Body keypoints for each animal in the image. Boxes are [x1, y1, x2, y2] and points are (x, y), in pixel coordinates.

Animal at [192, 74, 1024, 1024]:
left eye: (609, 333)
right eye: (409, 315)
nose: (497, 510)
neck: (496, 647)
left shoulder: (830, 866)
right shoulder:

DIRECTIONS FOR THIS TASK — Using the records above, write out exactly the lines from the one containing "left eye: (609, 333)" through the last, and add nothing.

SOLUTION FOR THIS TASK —
left eye: (609, 333)
right eye: (409, 315)
nose: (497, 510)
neck: (496, 647)
left shoulder: (830, 866)
right shoulder:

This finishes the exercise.